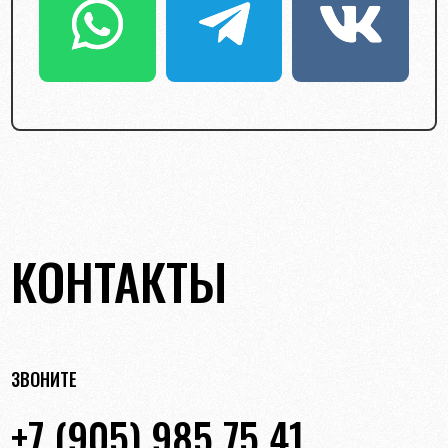
КОНТАКТЫ
ЗВОНИТЕ
+7 (905) 985 75 41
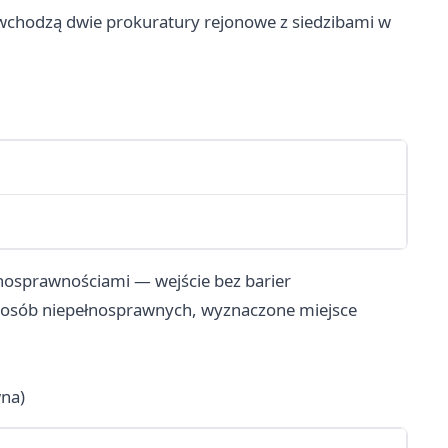
chodzą dwie prokuratury rejonowe z siedzibami w
nosprawnościami — wejście bez barier
la osób niepełnosprawnych, wyznaczone miejsce
wna)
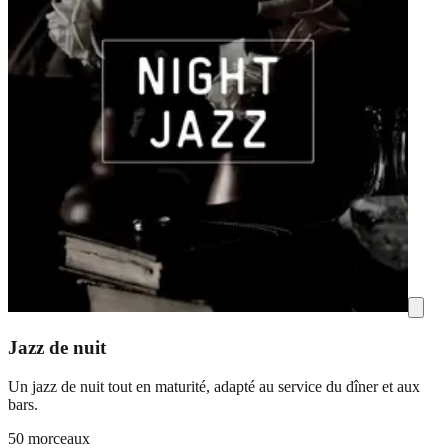
Jazz de nuit
Un jazz de nuit tout en maturité, adapté au service du dîner et aux
bars.
50 morceaux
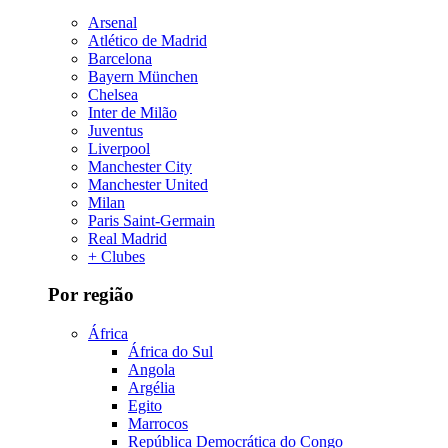
Arsenal
Atlético de Madrid
Barcelona
Bayern München
Chelsea
Inter de Milão
Juventus
Liverpool
Manchester City
Manchester United
Milan
Paris Saint-Germain
Real Madrid
+ Clubes
Por região
África
África do Sul
Angola
Argélia
Egito
Marrocos
República Democrática do Congo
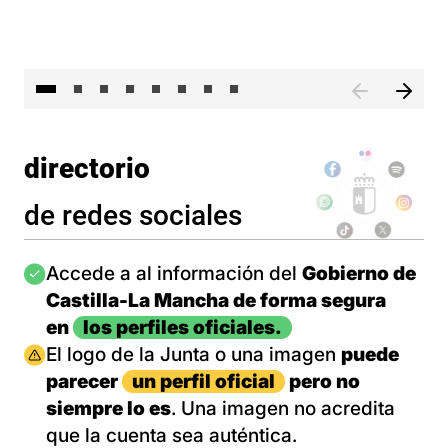
El 
directorio
de redes sociales
Imagen
Accede a al información del
Gobierno de
Castilla-La Mancha de forma segura
en
los perfiles oficiales.
Imagen
El logo de la Junta o una imagen
puede
parecer
un perfil oficial
pero no
siempre lo es
. Una imagen no acredita
que la cuenta sea auténtica.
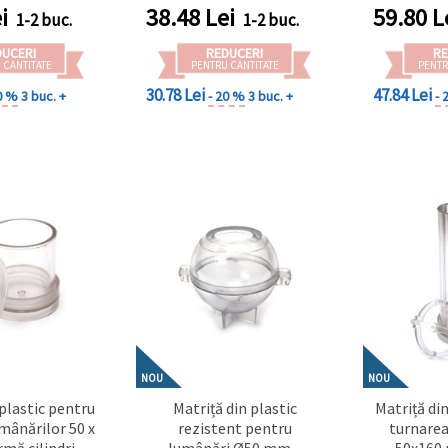
gante
lumânări decorative
handmad
i
38.48
Lei
59.80
L
1-2 buc.
1-2 buc.
handmade
deco
DUCERI
REDUCERI
RE
 CANTITATE
PENTRU CANTITATE
PENTR
30.78 Lei
47.84 Lei
0 %
3 buc. +
- 20 %
3 buc. +
- 
NOU
NOU
 plastic pentru
Matriță din plastic
Matriță di
mânărilor 50 x
rezistent pentru
turnarea
mă cilindrică,
lumânări Ø50 mm –
50x160 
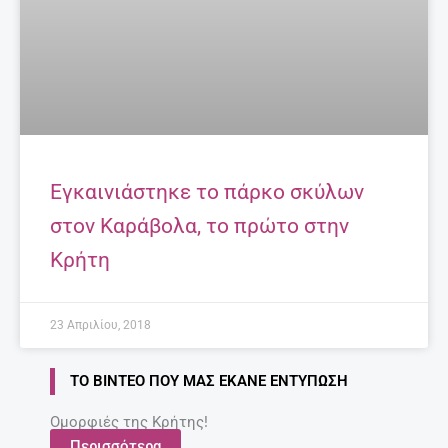
Εγκαινιάστηκε το πάρκο σκύλων
στον Καράβολα, το πρώτο στην
Κρήτη
23 Απριλίου, 2018
ΤΟ ΒΊΝΤΕΟ ΠΟΥ ΜΑΣ ΈΚΑΝΕ ΕΝΤΎΠΩΣΗ
Ομορφιές της Κρήτης!
Περισσότερα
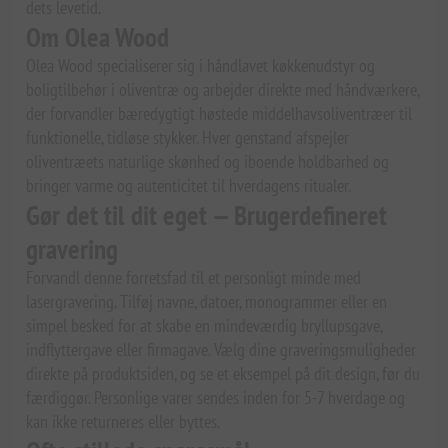
dets levetid.
Om Olea Wood
Olea Wood specialiserer sig i håndlavet køkkenudstyr og
boligtilbehør i oliventræ og arbejder direkte med håndværkere,
der forvandler bæredygtigt høstede middelhavsoliventræer til
funktionelle, tidløse stykker. Hver genstand afspejler
oliventræets naturlige skønhed og iboende holdbarhed og
bringer varme og autenticitet til hverdagens ritualer.
Gør det til dit eget — Brugerdefineret
gravering
Forvandl denne forretsfad til et personligt minde med
lasergravering. Tilføj navne, datoer, monogrammer eller en
simpel besked for at skabe en mindeværdig bryllupsgave,
indflyttergave eller firmagave. Vælg dine graveringsmuligheder
direkte på produktsiden, og se et eksempel på dit design, før du
færdiggør. Personlige varer sendes inden for 5-7 hverdage og
kan ikke returneres eller byttes.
----------
WHAT NEEDS TO BE DONE: Please count the lines in the rows above that contain the string "Wood", treating uppercase and lowercase as different, and give only the number.

RESPONSE BOX: 2